Over 70 people attended the first local organising meeting in Ratheniska earlier year, reflecting the community support for the event.

It will be the sixth time for the NPA to host the World Contest, which will involve teams of the most skilled ploughing competitors in the world. Some 200 official international delegates and many supporters will also attend.

Mrs McHugh paid tribute to the host farmers and surrounding landowners for putting their land at the disposal of the NPA and all the patrons, volunteers, supporters and temporary staff that make the championships happen.

“The site is in good condition and ready for the hundreds of visitors over the coming days,” she said, adding that the event truly reflects the positive attributes of Ireland as a whole.

Gardai under Chief Supt John Scanlan have prepared a major event management plan, which will be activated at dawn next Tuesday across several counties in the midlands with the help of the Force’s traffic, aerial, mounted, and security units.

The traffic plan has worked successfully on previous occasions when the national championships were staged at Ratheniska and at the Electric Picnic concerts at nearby Stradbally.

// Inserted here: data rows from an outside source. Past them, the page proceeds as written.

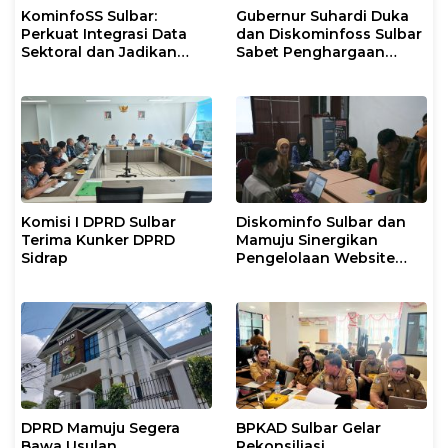
KominfoSS Sulbar:
Gubernur Suhardi Duka
Perkuat Integrasi Data
dan Diskominfoss Sulbar
Sektoral dan Jadikan
Sabet Penghargaan
Data Statistik BPS
Nasional
Sebagai Pijakan Program
Komisi I DPRD Sulbar
Diskominfo Sulbar dan
Terima Kunker DPRD
Mamuju Sinergikan
Sidrap
Pengelolaan Website
Pemerintah
DPRD Mamuju Segera
BPKAD Sulbar Gelar
Bawa Usulan
Rekonsiliasi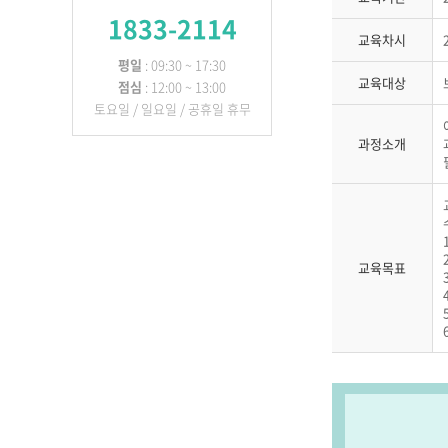
1833-2114
교육차시
평일
: 09:30 ~ 17:30
교육대상
점심
: 12:00 ~ 13:00
토요일 / 일요일 / 공휴일 휴무
과정소개
교육목표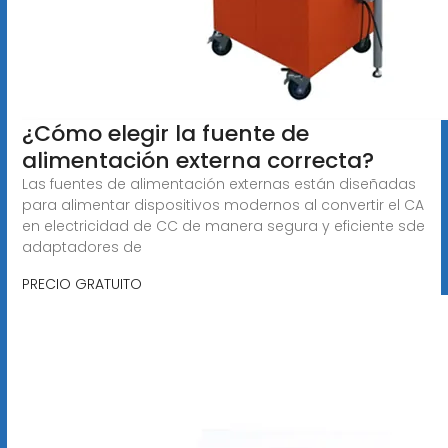
¿Cómo elegir la fuente de
alimentación externa correcta?
Las fuentes de alimentación externas están diseñadas
para alimentar dispositivos modernos al convertir el CA
en electricidad de CC de manera segura y eficiente sde
adaptadores de
PRECIO GRATUITO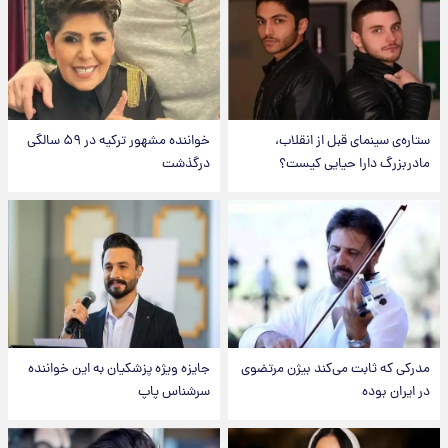
ستاره‌ی سینمای قبل از انقلاب،
خواننده مشهور ترکیه در ۵۹ سالگی
مادربزرگ دارا حیایی کیست؟
درگذشت
مدرکی که ثابت می‌کند بیژن مرتضوی
جایزه ویژه پزشکیان به این خواننده
در ایران بوده
سرشناس پاپ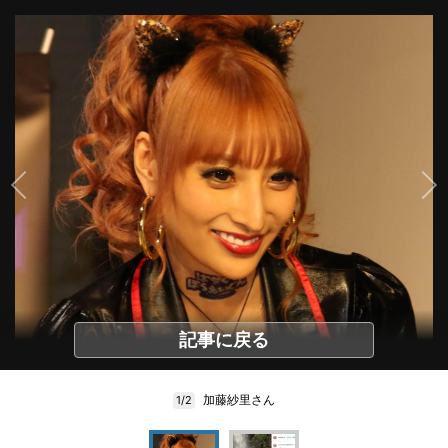
記事に戻る
加藤紗里さん
1/2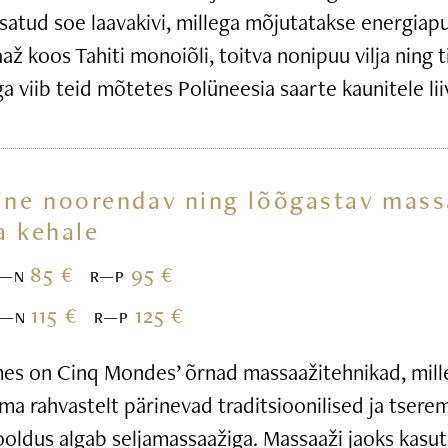
satud soe laavakivi, millega mõjutatakse energiap
ž koos Tahiti monoiõli, toitva nonipuu vilja ning t
iga viib teid mõtetes Polüneesia saarte kaunitele li
ine noorendav ning lõõgastav mass
a kehale
85 €
95 €
E—N
R—P
115 €
125 €
E—N
R—P
s on Cinq Mondes’ õrnad massaažitehnikad, mille
ma rahvastelt pärinevad traditsioonilised ja tsere
ooldus algab seljamassaažiga. Massaaži jaoks kasu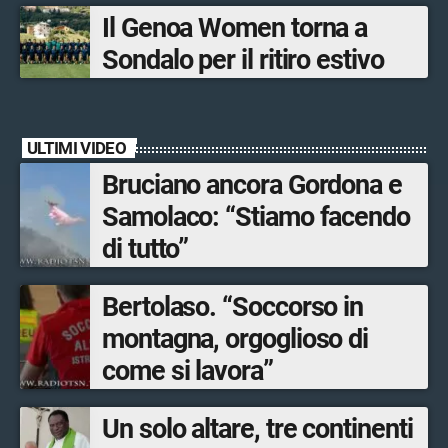
Bormio Tourism
Il Genoa Women torna a
Sondalo per il ritiro estivo
ULTIMI VIDEO
Bruciano ancora Gordona e
Samolaco: “Stiamo facendo
di tutto”
Bertolaso. “Soccorso in
montagna, orgoglioso di
come si lavora”
Un solo altare, tre continenti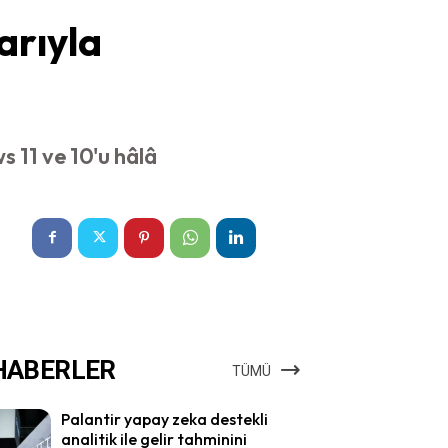
arıyla
s 11 ve 10'u hâlâ
HABERLER
TÜMÜ
Palantir yapay zeka destekli
analitik ile gelir tahminini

Gardai and the NPA say they are confident that with the co-operation and patience of motorists, the plan will run as successfully as it has done in the past Taoiseach Micheál Martin, Tanaiste Leo Varadkar and other political leaders including Sinn Fein president Mary Lou McDonald are expected to attend along with diplomats, European Commissioner Mairead McGuinness, and members of the Oireachtas and European Parliament.